═════ Documentfragment ═════
Alles wijst erop dat goedkopere en flexibelere werkkrachten de plaats innemen
van erkende dokwerkers. Het is niet overdreven te zeggen dat er zo op termijn
niets meer zal overblijven van
het dokwerkersstatuut. De lasten voor de
belastingbetaler, de lusten voor de havenpatroons. Waar het in het gehele
verhaal om draait is het versterken van de harde waarden van de haven van
Antwerpen. De haven van Antwerpen moet competitief blijven, en om die
concurrentiepositie veilig te stellen, worden grote investeringen van de
gemeenschap gevraagd.
Investeringen waarvan het effect vandaag zeer twijfelachtig is, en die voor
de rest alleen maar lasten voor de burger met zich meebrengen. Uiteraard zijn
de winsten voor de patroons, of wat dacht u. Alles draait erom om de andere
belangrijke Europese havens voor te blijven. En als grootste uitdaging wil
men de concurrentiestrijd aangaan met de belangrijkste wereldhavens zoals de
Chinese haven Sjanghai. De vraag is enkel waar deze megalomane
concurrentiestrijd zal eindigen.
Wat er wel kan gebeuren
De plannen rond het Saeftinghedok moeten terug de
koelkast in. Het is ronduit waanzinnig om in tijden van crisis dergelijke
grote en onzekere investeringen te doen en de concurrentiestrijd met de
andere Belgische en Europese havens te versterken.
Men kan beter
- de samenwerking verdiepen tussen de Belgische en Europese havens
(Rotterdam).
═════ Datasetrecords ═════
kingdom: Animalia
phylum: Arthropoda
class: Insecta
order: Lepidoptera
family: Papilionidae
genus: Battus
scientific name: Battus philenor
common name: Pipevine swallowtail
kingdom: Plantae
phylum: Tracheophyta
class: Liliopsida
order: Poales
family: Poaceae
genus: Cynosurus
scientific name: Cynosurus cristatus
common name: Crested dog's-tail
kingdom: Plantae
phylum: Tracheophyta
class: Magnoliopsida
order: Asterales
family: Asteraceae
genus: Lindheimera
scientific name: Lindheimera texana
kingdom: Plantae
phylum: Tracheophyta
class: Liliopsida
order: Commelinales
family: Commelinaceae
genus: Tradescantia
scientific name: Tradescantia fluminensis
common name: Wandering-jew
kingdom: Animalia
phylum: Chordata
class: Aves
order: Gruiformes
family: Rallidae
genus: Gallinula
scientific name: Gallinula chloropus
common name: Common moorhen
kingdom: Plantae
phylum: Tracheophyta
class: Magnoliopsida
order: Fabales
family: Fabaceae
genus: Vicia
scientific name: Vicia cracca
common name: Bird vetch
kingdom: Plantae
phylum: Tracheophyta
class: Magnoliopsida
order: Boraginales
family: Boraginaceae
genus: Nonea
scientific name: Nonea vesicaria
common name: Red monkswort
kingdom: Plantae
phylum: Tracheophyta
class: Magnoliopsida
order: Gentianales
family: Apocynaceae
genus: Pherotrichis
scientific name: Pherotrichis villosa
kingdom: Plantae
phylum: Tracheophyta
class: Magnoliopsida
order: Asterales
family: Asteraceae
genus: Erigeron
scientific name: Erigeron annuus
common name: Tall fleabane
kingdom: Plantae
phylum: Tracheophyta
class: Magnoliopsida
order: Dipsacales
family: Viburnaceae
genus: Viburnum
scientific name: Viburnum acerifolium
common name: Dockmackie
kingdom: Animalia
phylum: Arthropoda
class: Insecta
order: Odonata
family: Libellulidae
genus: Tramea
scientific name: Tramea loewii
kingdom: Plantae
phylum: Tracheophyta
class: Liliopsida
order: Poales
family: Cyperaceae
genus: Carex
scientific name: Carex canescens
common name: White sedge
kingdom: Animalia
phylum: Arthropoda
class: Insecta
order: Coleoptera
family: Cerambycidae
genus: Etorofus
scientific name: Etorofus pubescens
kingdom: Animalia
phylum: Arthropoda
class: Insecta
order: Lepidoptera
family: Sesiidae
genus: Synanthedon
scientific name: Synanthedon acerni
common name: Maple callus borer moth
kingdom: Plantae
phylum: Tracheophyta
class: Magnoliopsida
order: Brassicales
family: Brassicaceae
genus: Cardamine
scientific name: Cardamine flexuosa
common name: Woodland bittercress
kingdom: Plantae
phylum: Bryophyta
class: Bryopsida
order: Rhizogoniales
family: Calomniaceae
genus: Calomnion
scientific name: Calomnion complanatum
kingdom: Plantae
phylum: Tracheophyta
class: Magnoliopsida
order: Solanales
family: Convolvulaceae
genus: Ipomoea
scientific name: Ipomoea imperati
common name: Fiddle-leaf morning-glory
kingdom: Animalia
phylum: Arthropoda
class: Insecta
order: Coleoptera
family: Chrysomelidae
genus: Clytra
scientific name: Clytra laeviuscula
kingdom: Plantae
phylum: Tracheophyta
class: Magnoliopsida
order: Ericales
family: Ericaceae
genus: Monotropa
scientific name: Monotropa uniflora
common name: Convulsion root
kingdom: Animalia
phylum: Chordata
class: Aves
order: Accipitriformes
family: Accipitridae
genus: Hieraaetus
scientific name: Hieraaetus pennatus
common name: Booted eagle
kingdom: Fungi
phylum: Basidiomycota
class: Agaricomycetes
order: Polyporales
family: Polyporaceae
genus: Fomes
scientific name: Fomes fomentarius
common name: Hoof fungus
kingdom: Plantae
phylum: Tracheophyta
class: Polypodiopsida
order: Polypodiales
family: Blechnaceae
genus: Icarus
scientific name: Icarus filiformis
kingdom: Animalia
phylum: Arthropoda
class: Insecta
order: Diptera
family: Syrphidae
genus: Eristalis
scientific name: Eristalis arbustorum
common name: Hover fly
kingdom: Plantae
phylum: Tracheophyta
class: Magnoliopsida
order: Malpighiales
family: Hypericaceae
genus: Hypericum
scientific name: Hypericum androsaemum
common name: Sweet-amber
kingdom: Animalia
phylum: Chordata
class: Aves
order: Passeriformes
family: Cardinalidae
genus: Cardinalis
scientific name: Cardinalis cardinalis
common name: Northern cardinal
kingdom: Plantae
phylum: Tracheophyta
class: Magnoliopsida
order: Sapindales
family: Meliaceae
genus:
═════
### Werkinstructies
Beantwoord de volgende vragen over de tekst over de haven van Antwerpen.
1. Wat zal er volgens de tekst op termijn overblijven van het dokwerkersstatuut?
2. Welke Chinese haven wordt genoemd als een van de belangrijkste wereldhavens?
3. Welke haven staat tussen haakjes bij de samenwerking die men beter kan verdiepen?

### Eindresultaat
1. Niets.
2. Sjanghai.
3. Rotterdam.